Whiteness theory is further explored in the 2006 film Blood Diamond by Edward Zwick. The film follows Danny Archer, a diamond smuggler whose ticket out of Africa is a pink diamond found and hidden by a local African fisherman, Solomon Vandy. Danny Archer's whiteness prevails throughout the film. In one scene, Danny pleads to allow Solomon to help him find his family, saying that without the help of himself and the other white people that he knows, Solomon is, "…just another black man in Africa". On several occasions Danny uses the term T.I.A. (This is Africa) when speaking to white foreigners.
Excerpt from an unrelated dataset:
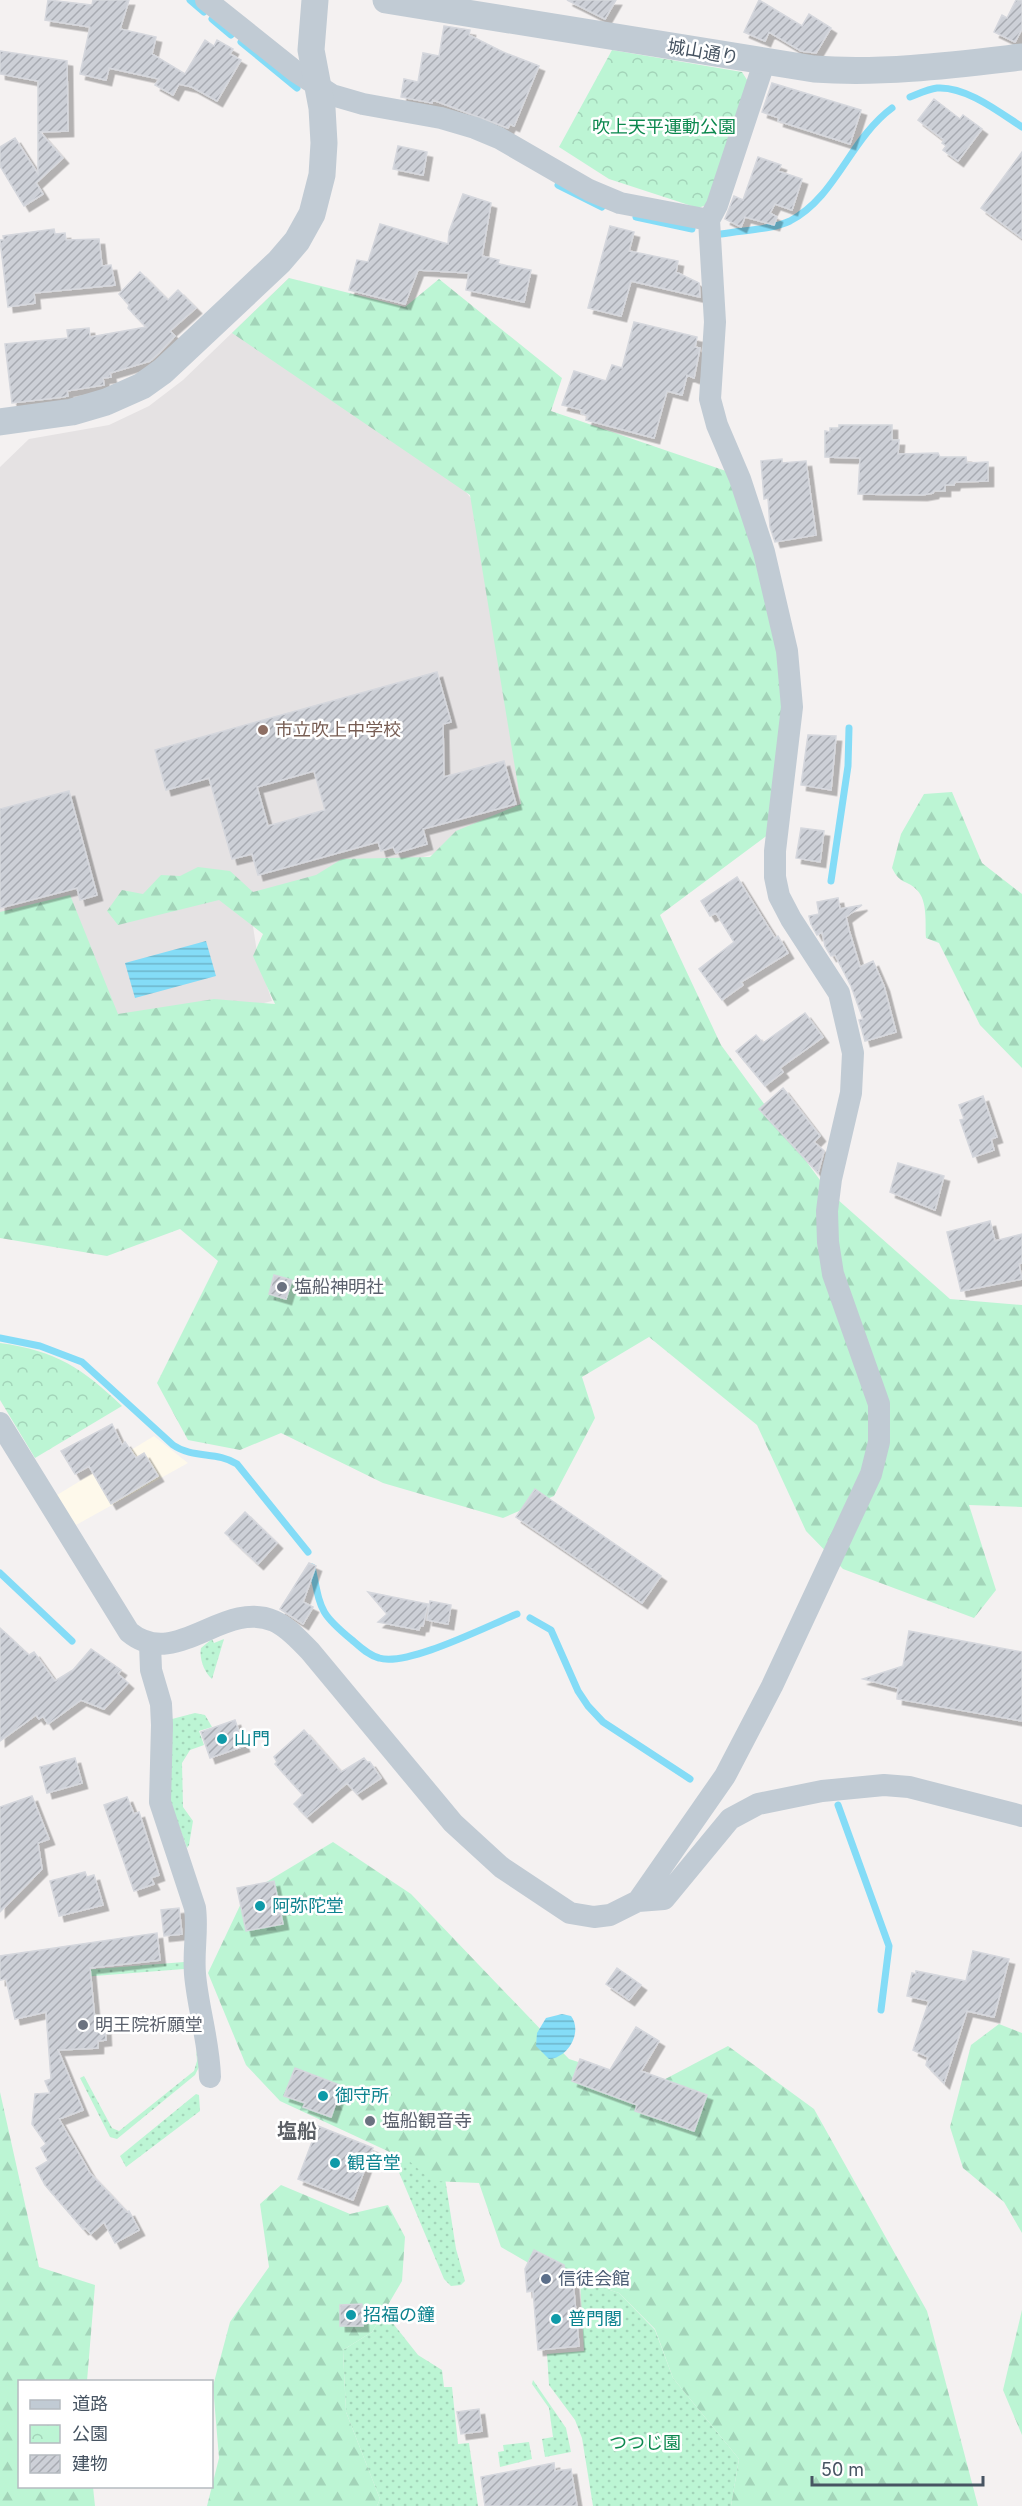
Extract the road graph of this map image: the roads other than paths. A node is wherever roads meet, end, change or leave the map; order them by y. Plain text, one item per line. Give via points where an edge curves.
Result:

It is clear here that the use of this term by a white man in a black country details supposed inherent raced characteristics of Africa that are different to that of the white race. Hughey's notion of the White Saviour is perfectly depicted in this film also. Not only does Danny Archer dedicate his time and resources to help Solomon Vandy find the diamond and thus his family, he asks for the help of other white characters such as Maddy Bowen which ultimately result in Danny Archer's sacrifice of his own life and the money from the pink diamond to save Solomon Vandy and his family from definitive death.